***** INPUT FOR THIS TASK *****

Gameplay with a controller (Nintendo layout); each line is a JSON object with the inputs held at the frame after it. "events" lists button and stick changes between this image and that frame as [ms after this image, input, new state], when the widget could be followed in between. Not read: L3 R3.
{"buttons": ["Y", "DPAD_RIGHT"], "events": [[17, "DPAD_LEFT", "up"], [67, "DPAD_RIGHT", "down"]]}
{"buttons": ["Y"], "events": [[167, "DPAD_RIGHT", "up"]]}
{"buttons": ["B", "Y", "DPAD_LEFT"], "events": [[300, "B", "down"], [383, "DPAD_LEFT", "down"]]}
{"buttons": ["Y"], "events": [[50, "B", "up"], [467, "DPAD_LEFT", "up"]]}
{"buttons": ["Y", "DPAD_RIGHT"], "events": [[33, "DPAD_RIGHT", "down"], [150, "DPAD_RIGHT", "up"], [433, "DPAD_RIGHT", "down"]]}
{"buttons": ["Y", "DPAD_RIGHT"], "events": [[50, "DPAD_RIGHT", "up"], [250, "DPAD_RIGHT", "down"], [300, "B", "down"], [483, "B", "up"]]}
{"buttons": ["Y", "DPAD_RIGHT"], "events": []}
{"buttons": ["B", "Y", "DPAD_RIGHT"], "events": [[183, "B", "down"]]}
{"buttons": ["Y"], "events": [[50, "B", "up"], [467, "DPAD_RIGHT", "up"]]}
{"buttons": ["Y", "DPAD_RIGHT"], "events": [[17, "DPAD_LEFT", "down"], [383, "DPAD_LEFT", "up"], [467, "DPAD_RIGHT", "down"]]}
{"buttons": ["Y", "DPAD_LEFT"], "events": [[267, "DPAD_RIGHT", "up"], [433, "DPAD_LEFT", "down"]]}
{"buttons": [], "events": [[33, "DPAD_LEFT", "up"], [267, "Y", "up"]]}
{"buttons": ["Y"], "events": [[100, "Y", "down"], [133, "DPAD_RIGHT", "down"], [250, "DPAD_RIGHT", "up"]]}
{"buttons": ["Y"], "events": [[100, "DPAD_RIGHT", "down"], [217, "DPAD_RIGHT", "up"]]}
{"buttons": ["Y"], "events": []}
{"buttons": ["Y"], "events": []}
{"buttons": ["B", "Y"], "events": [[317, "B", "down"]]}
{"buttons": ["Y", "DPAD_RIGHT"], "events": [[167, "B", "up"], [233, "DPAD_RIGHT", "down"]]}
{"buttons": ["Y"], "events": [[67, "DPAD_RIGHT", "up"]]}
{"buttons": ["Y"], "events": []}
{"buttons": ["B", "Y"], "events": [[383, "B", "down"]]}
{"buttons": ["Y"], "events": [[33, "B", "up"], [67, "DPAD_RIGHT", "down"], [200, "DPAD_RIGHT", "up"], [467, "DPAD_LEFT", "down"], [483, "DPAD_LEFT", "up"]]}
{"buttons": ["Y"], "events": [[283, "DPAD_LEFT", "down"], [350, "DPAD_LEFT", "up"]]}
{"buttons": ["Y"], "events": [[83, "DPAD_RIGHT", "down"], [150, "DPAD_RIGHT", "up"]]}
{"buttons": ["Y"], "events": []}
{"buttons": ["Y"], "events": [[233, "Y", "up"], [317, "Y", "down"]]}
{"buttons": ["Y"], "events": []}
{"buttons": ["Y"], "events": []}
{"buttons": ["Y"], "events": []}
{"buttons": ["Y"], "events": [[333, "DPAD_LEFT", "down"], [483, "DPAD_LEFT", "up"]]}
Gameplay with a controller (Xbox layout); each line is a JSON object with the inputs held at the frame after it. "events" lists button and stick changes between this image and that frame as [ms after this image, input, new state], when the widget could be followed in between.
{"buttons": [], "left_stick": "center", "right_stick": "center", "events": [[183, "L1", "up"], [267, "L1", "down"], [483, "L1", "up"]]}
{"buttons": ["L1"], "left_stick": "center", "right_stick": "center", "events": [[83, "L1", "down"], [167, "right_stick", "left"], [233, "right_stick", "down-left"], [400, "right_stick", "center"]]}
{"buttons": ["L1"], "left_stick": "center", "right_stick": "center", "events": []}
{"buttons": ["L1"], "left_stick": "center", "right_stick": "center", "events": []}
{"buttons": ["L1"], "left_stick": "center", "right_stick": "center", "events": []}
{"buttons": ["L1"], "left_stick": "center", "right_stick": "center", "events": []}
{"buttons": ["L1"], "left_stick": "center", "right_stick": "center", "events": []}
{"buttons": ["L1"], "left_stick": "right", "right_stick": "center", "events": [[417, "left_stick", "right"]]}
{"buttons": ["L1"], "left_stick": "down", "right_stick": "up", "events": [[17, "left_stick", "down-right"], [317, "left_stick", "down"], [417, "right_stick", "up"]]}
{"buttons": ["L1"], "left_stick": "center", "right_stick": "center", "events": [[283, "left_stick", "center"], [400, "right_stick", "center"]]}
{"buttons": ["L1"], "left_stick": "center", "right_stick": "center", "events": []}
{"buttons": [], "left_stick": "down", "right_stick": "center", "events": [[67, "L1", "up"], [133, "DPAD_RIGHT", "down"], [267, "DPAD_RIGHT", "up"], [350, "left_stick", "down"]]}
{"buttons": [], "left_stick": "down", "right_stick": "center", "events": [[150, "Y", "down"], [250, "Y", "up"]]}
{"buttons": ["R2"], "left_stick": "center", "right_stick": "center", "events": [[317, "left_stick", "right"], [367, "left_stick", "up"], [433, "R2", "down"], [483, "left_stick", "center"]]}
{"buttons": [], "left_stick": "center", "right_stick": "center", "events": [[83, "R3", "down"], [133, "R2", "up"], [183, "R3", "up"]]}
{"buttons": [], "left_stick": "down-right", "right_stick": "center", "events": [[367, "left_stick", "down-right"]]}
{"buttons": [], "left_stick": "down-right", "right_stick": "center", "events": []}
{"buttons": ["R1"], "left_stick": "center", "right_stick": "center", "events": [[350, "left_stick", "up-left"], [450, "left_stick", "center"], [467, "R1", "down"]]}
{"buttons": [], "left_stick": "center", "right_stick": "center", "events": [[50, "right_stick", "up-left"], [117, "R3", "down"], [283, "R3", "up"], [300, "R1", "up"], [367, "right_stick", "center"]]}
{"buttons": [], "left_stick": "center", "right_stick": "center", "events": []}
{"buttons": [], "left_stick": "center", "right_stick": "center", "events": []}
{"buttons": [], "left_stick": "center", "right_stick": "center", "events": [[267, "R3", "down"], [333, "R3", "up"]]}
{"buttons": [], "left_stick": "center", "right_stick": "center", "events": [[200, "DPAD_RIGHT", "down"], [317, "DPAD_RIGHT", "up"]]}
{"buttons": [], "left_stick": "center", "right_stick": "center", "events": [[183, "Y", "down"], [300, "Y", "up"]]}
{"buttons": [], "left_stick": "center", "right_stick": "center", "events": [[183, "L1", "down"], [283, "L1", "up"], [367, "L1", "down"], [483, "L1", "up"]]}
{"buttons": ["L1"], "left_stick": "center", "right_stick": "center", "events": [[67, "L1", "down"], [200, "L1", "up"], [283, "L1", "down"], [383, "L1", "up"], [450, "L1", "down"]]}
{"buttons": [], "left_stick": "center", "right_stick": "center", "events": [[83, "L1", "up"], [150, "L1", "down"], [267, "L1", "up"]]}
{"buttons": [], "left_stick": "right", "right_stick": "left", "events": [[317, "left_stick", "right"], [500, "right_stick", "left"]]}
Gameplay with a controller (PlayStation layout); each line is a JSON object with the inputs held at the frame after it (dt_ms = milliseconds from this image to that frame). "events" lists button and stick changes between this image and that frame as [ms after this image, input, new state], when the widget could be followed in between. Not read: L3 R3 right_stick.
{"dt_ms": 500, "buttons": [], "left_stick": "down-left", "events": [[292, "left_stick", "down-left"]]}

*****

TASK PROMPT
All the records above need to be set down again exactly as they were given.

WRITTEN RESPONSE
Gameplay with a controller (Nintendo layout); each line is a JSON object with the inputs held at the frame after it. "events" lists button and stick changes between this image and that frame as [ms after this image, input, new state], when the widget could be followed in between. Not read: L3 R3.
{"buttons": ["Y", "DPAD_RIGHT"], "events": [[17, "DPAD_LEFT", "up"], [67, "DPAD_RIGHT", "down"]]}
{"buttons": ["Y"], "events": [[167, "DPAD_RIGHT", "up"]]}
{"buttons": ["B", "Y", "DPAD_LEFT"], "events": [[300, "B", "down"], [383, "DPAD_LEFT", "down"]]}
{"buttons": ["Y"], "events": [[50, "B", "up"], [467, "DPAD_LEFT", "up"]]}
{"buttons": ["Y", "DPAD_RIGHT"], "events": [[33, "DPAD_RIGHT", "down"], [150, "DPAD_RIGHT", "up"], [433, "DPAD_RIGHT", "down"]]}
{"buttons": ["Y", "DPAD_RIGHT"], "events": [[50, "DPAD_RIGHT", "up"], [250, "DPAD_RIGHT", "down"], [300, "B", "down"], [483, "B", "up"]]}
{"buttons": ["Y", "DPAD_RIGHT"], "events": []}
{"buttons": ["B", "Y", "DPAD_RIGHT"], "events": [[183, "B", "down"]]}
{"buttons": ["Y"], "events": [[50, "B", "up"], [467, "DPAD_RIGHT", "up"]]}
{"buttons": ["Y", "DPAD_RIGHT"], "events": [[17, "DPAD_LEFT", "down"], [383, "DPAD_LEFT", "up"], [467, "DPAD_RIGHT", "down"]]}
{"buttons": ["Y", "DPAD_LEFT"], "events": [[267, "DPAD_RIGHT", "up"], [433, "DPAD_LEFT", "down"]]}
{"buttons": [], "events": [[33, "DPAD_LEFT", "up"], [267, "Y", "up"]]}
{"buttons": ["Y"], "events": [[100, "Y", "down"], [133, "DPAD_RIGHT", "down"], [250, "DPAD_RIGHT", "up"]]}
{"buttons": ["Y"], "events": [[100, "DPAD_RIGHT", "down"], [217, "DPAD_RIGHT", "up"]]}
{"buttons": ["Y"], "events": []}
{"buttons": ["Y"], "events": []}
{"buttons": ["B", "Y"], "events": [[317, "B", "down"]]}
{"buttons": ["Y", "DPAD_RIGHT"], "events": [[167, "B", "up"], [233, "DPAD_RIGHT", "down"]]}
{"buttons": ["Y"], "events": [[67, "DPAD_RIGHT", "up"]]}
{"buttons": ["Y"], "events": []}
{"buttons": ["B", "Y"], "events": [[383, "B", "down"]]}
{"buttons": ["Y"], "events": [[33, "B", "up"], [67, "DPAD_RIGHT", "down"], [200, "DPAD_RIGHT", "up"], [467, "DPAD_LEFT", "down"], [483, "DPAD_LEFT", "up"]]}
{"buttons": ["Y"], "events": [[283, "DPAD_LEFT", "down"], [350, "DPAD_LEFT", "up"]]}
{"buttons": ["Y"], "events": [[83, "DPAD_RIGHT", "down"], [150, "DPAD_RIGHT", "up"]]}
{"buttons": ["Y"], "events": []}
{"buttons": ["Y"], "events": [[233, "Y", "up"], [317, "Y", "down"]]}
{"buttons": ["Y"], "events": []}
{"buttons": ["Y"], "events": []}
{"buttons": ["Y"], "events": []}
{"buttons": ["Y"], "events": [[333, "DPAD_LEFT", "down"], [483, "DPAD_LEFT", "up"]]}
Gameplay with a controller (Xbox layout); each line is a JSON object with the inputs held at the frame after it. "events" lists button and stick changes between this image and that frame as [ms after this image, input, new state], when the widget could be followed in between.
{"buttons": [], "left_stick": "center", "right_stick": "center", "events": [[183, "L1", "up"], [267, "L1", "down"], [483, "L1", "up"]]}
{"buttons": ["L1"], "left_stick": "center", "right_stick": "center", "events": [[83, "L1", "down"], [167, "right_stick", "left"], [233, "right_stick", "down-left"], [400, "right_stick", "center"]]}
{"buttons": ["L1"], "left_stick": "center", "right_stick": "center", "events": []}
{"buttons": ["L1"], "left_stick": "center", "right_stick": "center", "events": []}
{"buttons": ["L1"], "left_stick": "center", "right_stick": "center", "events": []}
{"buttons": ["L1"], "left_stick": "center", "right_stick": "center", "events": []}
{"buttons": ["L1"], "left_stick": "center", "right_stick": "center", "events": []}
{"buttons": ["L1"], "left_stick": "right", "right_stick": "center", "events": [[417, "left_stick", "right"]]}
{"buttons": ["L1"], "left_stick": "down", "right_stick": "up", "events": [[17, "left_stick", "down-right"], [317, "left_stick", "down"], [417, "right_stick", "up"]]}
{"buttons": ["L1"], "left_stick": "center", "right_stick": "center", "events": [[283, "left_stick", "center"], [400, "right_stick", "center"]]}
{"buttons": ["L1"], "left_stick": "center", "right_stick": "center", "events": []}
{"buttons": [], "left_stick": "down", "right_stick": "center", "events": [[67, "L1", "up"], [133, "DPAD_RIGHT", "down"], [267, "DPAD_RIGHT", "up"], [350, "left_stick", "down"]]}
{"buttons": [], "left_stick": "down", "right_stick": "center", "events": [[150, "Y", "down"], [250, "Y", "up"]]}
{"buttons": ["R2"], "left_stick": "center", "right_stick": "center", "events": [[317, "left_stick", "right"], [367, "left_stick", "up"], [433, "R2", "down"], [483, "left_stick", "center"]]}
{"buttons": [], "left_stick": "center", "right_stick": "center", "events": [[83, "R3", "down"], [133, "R2", "up"], [183, "R3", "up"]]}
{"buttons": [], "left_stick": "down-right", "right_stick": "center", "events": [[367, "left_stick", "down-right"]]}
{"buttons": [], "left_stick": "down-right", "right_stick": "center", "events": []}
{"buttons": ["R1"], "left_stick": "center", "right_stick": "center", "events": [[350, "left_stick", "up-left"], [450, "left_stick", "center"], [467, "R1", "down"]]}
{"buttons": [], "left_stick": "center", "right_stick": "center", "events": [[50, "right_stick", "up-left"], [117, "R3", "down"], [283, "R3", "up"], [300, "R1", "up"], [367, "right_stick", "center"]]}
{"buttons": [], "left_stick": "center", "right_stick": "center", "events": []}
{"buttons": [], "left_stick": "center", "right_stick": "center", "events": []}
{"buttons": [], "left_stick": "center", "right_stick": "center", "events": [[267, "R3", "down"], [333, "R3", "up"]]}
{"buttons": [], "left_stick": "center", "right_stick": "center", "events": [[200, "DPAD_RIGHT", "down"], [317, "DPAD_RIGHT", "up"]]}
{"buttons": [], "left_stick": "center", "right_stick": "center", "events": [[183, "Y", "down"], [300, "Y", "up"]]}
{"buttons": [], "left_stick": "center", "right_stick": "center", "events": [[183, "L1", "down"], [283, "L1", "up"], [367, "L1", "down"], [483, "L1", "up"]]}
{"buttons": ["L1"], "left_stick": "center", "right_stick": "center", "events": [[67, "L1", "down"], [200, "L1", "up"], [283, "L1", "down"], [383, "L1", "up"], [450, "L1", "down"]]}
{"buttons": [], "left_stick": "center", "right_stick": "center", "events": [[83, "L1", "up"], [150, "L1", "down"], [267, "L1", "up"]]}
{"buttons": [], "left_stick": "right", "right_stick": "left", "events": [[317, "left_stick", "right"], [500, "right_stick", "left"]]}
Gameplay with a controller (PlayStation layout); each line is a JSON object with the inputs held at the frame after it (dt_ms = milliseconds from this image to that frame). "events" lists button and stick changes between this image and that frame as [ms after this image, input, new state], when the widget could be followed in between. Not read: L3 R3 right_stick.
{"dt_ms": 500, "buttons": [], "left_stick": "down-left", "events": [[292, "left_stick", "down-left"]]}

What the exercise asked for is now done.